President Recep Tayyip Erdoğan said Turkey expects Greece to respect its rights and interests and to avoid unilateral actions and attempts at fait accompli as he said Ankara wants the Aegean region to be a hub of friendly relations.
The president was speaking at a symposium organized jointly by the Dokuz Eylül and Başkent universities to mark the anniversary of the Great Offensive against occupying Greek forces in 1922.
Noting that Ankara expects Athens to respect Turkey's rights, Erdoğan said he believes the two countries can find solutions based on justice, cooperation and neighborly relations.
"Rather than passing down a bunch of problems to our children, we would like to ensure that we give them a more stable, peaceful and secure future," the president said.
Touching upon the importance of the Aegean Sea, Erdoğan said the area has made headlines for humanitarian crises rather than being a symbol of cooperation and peace. He was referring to the migrant crisis, as thousands of irregular migrants attempt to cross the Aegean Sea to reach Europe.
"Turkey has been left alone in its extraordinary struggle to prevent irregular migration from Syria," Erdoğan said, adding that Greece has expedited its maximalist policies in the area rather than contributing to Turkey's efforts. He continued by criticizing Athens for wasting the "historical" opportunity to strengthen bilateral relations by cooperating with Ankara in the face of the migrant crisis.
Erdoğan also noted that Turkey wants the Aegean to be an area of friendship and has always acted calmly in the face of Greek provocations, including the violation of the demilitarized status of the Aegean islands and issuing Navtex.
“We will find solutions based on fairness, justice and cooperation with Greece, observing neighborhood ties,” he added.
Defense Minister Hulusi Akar also spoke at the same event, saying that Greece “should not forget the heavy price they paid a century ago, and refrain from new adventures that would end in disappointment.”
Akar noted that the issue of irregular migration and illegal pushbacks by the Greek coast guard has been added to the already long list of problems with Greece, including disagreements on the continental shelf, air space, the violation of demilitarized islands, violations of Turkey's and the Turkish Republic of Northern Cyprus' rights in the Eastern Mediterranean, restricting the rights of Turks living in Western Thrace, support for terrorist groups, as well as provocative activities.
He said Greek authorities have been insisting on using aggressive rhetoric as Turkey tries to find solutions to these problems under the framework of international law, logic and neighborly relations.
Pushbacks are considered contrary to international refugee protection agreements, which say people should not be expelled or returned to a country where their life and safety might be in danger due to their race, religion, nationality or membership to a social or political group.
Turkey and Greece have been key transit points for migrants aiming to cross into Europe, fleeing war and persecution to start new lives.

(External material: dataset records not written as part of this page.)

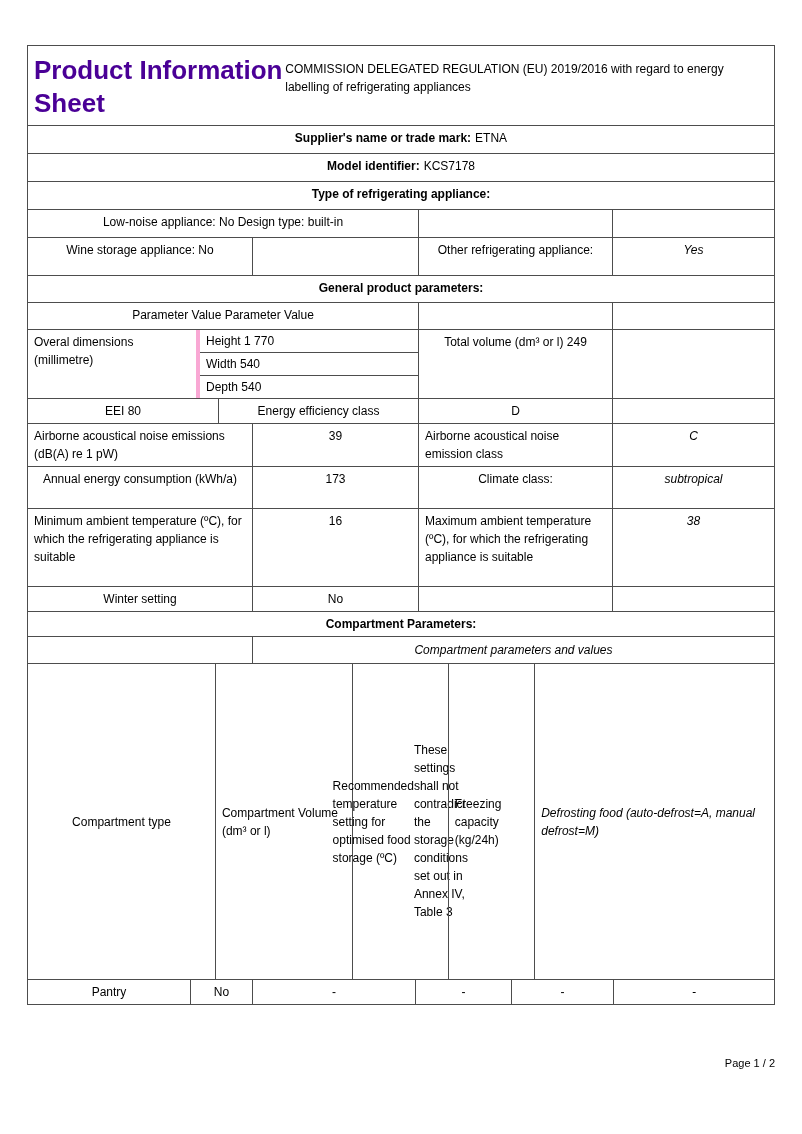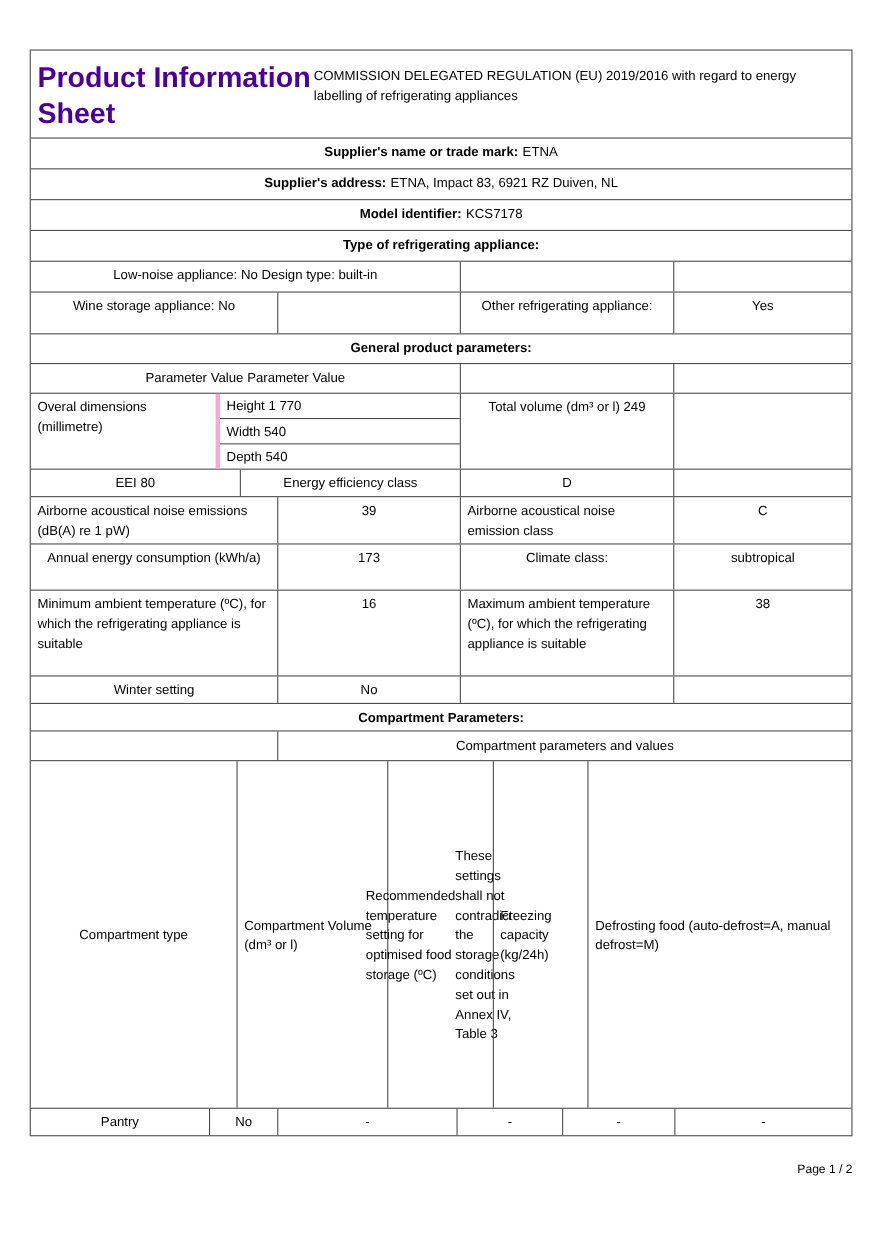--- a/index.html
+++ b/index.html
@@ -19,21 +19,21 @@
   .cell {
     border-left:1px solid #4d4d4d;
     padding:3px 6px;
     display:flex; justify-content:center;
   }
   .cell:first-child { border-left:none; }
   .tc { text-align:left; align-items:center; }
   .b { font-weight:bold; }
   .lv .b { margin-right:4px;text-align:center; }
   .full { width:100%; }
-  .grow { flex:1 1 auto; }
+  .grow { flex:1 1 auto;font-style:italic; }
   .w224{width:224px}.w166{width:166px}.w194{width:194px}.w390{width:390px}
   .w168{width:168px}.w222{width:222px}.w190{width:190px}.w200{width:200px}
   .w163{width:163px}.w96{width:96px}.w102{width:102px}.w162{width:162px}.w62{width:62px}
   .h22{min-height:22px}.h23{min-height:23px}.h25{min-height:25px}.h27{min-height:27px}
   .h28{min-height:28px}.h38{min-height:38px}.h41{min-height:41px}.h42{min-height:42px}
   .h78{min-height:78px}.h316{min-height:316px}
   .title-row .cell { padding:8px 6px 6px 6px; justify-content:flex-start; }
   .title { font-size:26px; font-weight:bold; line-height:1.25; }
   .subtitle { margin-top:6px; max-width:690px; }
   .subcol { border-left:4px solid #f9a8d4; display:flex; flex-direction:column; }
@@ -59,25 +59,20 @@
       <div class="subtitle">COMMISSION DELEGATED REGULATION (EU) 2019/2016 with regard to energy labelling of refrigerating appliances</div>
     </div>
   </div>
 
   <div class="row h28">
     <div class="cell full lv">
       <div><span class="b">Supplier's name or trade mark:</span><span>ETNA</span></div>
     </div>
   </div>
 
-  <div class="row h28">
-    <div class="cell full lv">
-      <div><span class="b">Supplier's address:</span><span>ETNA, Impact 83, 6921 RZ Duiven, NL</span></div>
-    </div>
-  </div>
 
   <div class="row h28">
     <div class="cell full lv">
       <div><span class="b">Model identifier:</span><span>KCS7178</span></div>
     </div>
   </div>
 
   <div class="row h28">
     <div class="cell full">
       <div class="b">Type of refrigerating appliance:</div>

Turkey has also accused Greece of large-scale pushbacks and summary deportations without migrants being given access to asylum procedures, which is a violation of international law. It also accuses the European Union of turning a blind eye to this blatant abuse of human rights.
Since the discovery of significant gas reserves in the region a decade ago, countries have been engaged in renewed disputes over maritime borders while international law presents few remedies. The deepening rift between the two countries has surfaced with Turkey’s decision to enhance energy exploration activities in the Eastern Mediterranean and the deal Ankara made with Libya’s official government.
Turkish drilling procedures in the Eastern Mediterranean fall under two categories: licensed areas issued by the Turkish Republic of Northern Cyprus (TRNC) to Turkey and the licensed areas that are issued by Turkey to the Turkish Petroleum Corporation (TPAO) – Turkey's national oil company.
The areas fall entirely within the Turkish continental shelf registered with the U.N. and in permit licenses that the Turkish government in previous years granted to the TPAO.
Turkey is a guarantor nation for the TRNC and has consistently contested the Greek Cypriot administration's unilateral drilling in the Eastern Mediterranean, asserting that the TRNC also has rights to the resources in the area.
In November 2019, Turkey and Libya signed a maritime delimitation deal that provided a legal framework to prevent any fait accompli by regional states. Accordingly, the attempts by the Greek government to appropriate huge parts of Libya’s continental shelf, when a political crisis hit the North African country in 2011, were averted.
The agreement also confirmed that Turkey and Libya are maritime neighbors. The delimitation starts from Fethiye-Marmaris-Kaş on Turkey’s southwestern coast and extends to the Derna-Tobruk-Bordia coastline of Libya.
In response, Egypt and Greece signed an agreement in August 2020, designating an exclusive economic zone (EEZ) in the Eastern Mediterranean between the two countries.